All existing 5-valve engines have 3 intake valves and 2 exhaust valves per cylinder, still arranged as cross-flow. The exhaust valves are larger, but in terms of total area intake valves are larger. In F355, by arranging the outer intake valves open 10° earlier than the center valve, it got the swirl needed for better air / fuel mixture, hence more efficient burning and cleaner emission.
The advantage of 5-valve engine is still under questioned. Not only few car makers used it (VW group, Ferrari and the bankrupted Bugatti), but Formula One cars also no longer favour it. Even the Ferrari F1 cars which was once famous for 5V engine has switched back to 4-valve design a few years ago.
Drawback and Solution - e.g. Toyota T-VIS
Most early 4-valve engines were not good at low-to-middle speed torque, simply because the larger intake area resulted in slower air flow. Especially at low speed, the slow air flow in the intake manifold led to imperfect mixing of fuel and air, hence knocking and reduced power and torque. Therefore 4-valve engines were regarded as strong at top end but weak at the bottom end, until the technology of variable intake manifold became popular recently. The aforementioned Chevrolet Cosworth Vega performed particularly weak at low speed.

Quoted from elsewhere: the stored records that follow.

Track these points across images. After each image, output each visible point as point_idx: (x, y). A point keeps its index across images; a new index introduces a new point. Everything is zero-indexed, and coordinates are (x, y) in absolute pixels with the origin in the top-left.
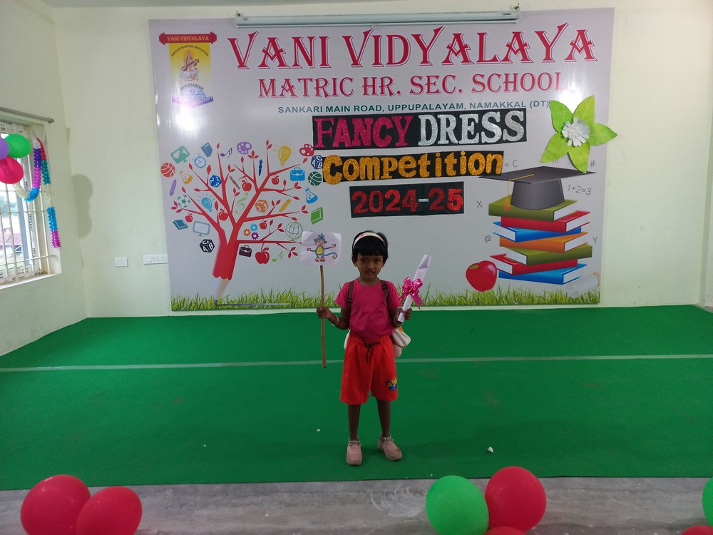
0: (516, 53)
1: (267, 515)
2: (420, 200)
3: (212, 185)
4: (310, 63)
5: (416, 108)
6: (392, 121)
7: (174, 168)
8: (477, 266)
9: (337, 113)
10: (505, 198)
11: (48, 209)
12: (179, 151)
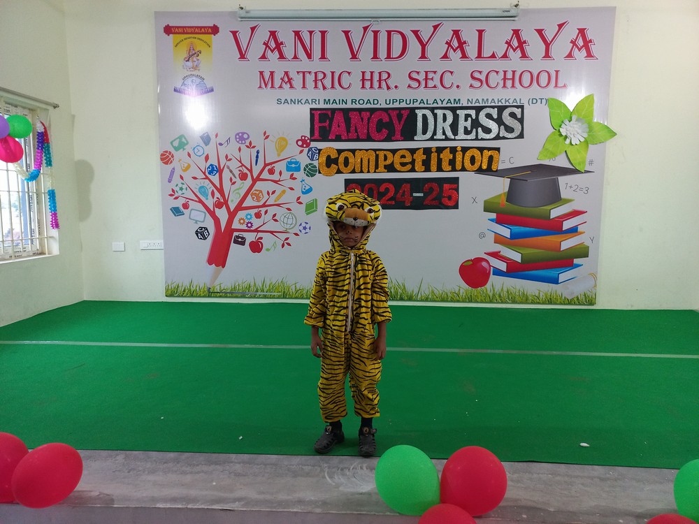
0: (514, 50)
1: (214, 484)
2: (415, 195)
3: (209, 174)
4: (309, 56)
5: (414, 102)
6: (389, 115)
7: (173, 156)
8: (471, 263)
9: (334, 106)
10: (500, 195)
11: (49, 191)
12: (178, 140)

In response to this, Toyota introduced T-VIS (Toyota Variable Intake System) in the mid-80s. T-VIS accelerated low speed air flow to the manifold. The theory was quite simple: the intake manifold for each cylinder was split into two separate sub-manifold which joint together near the intake valves. A butterfly valve was added at one of the sub-manifold. At below 4,650 rpm the butterfly valve would be closed so that raising the velocity of air in the manifold. As a result, better mixing could be obtained at the manifold (excluding direct-injection engines, fuel injection always takes place in the manifold).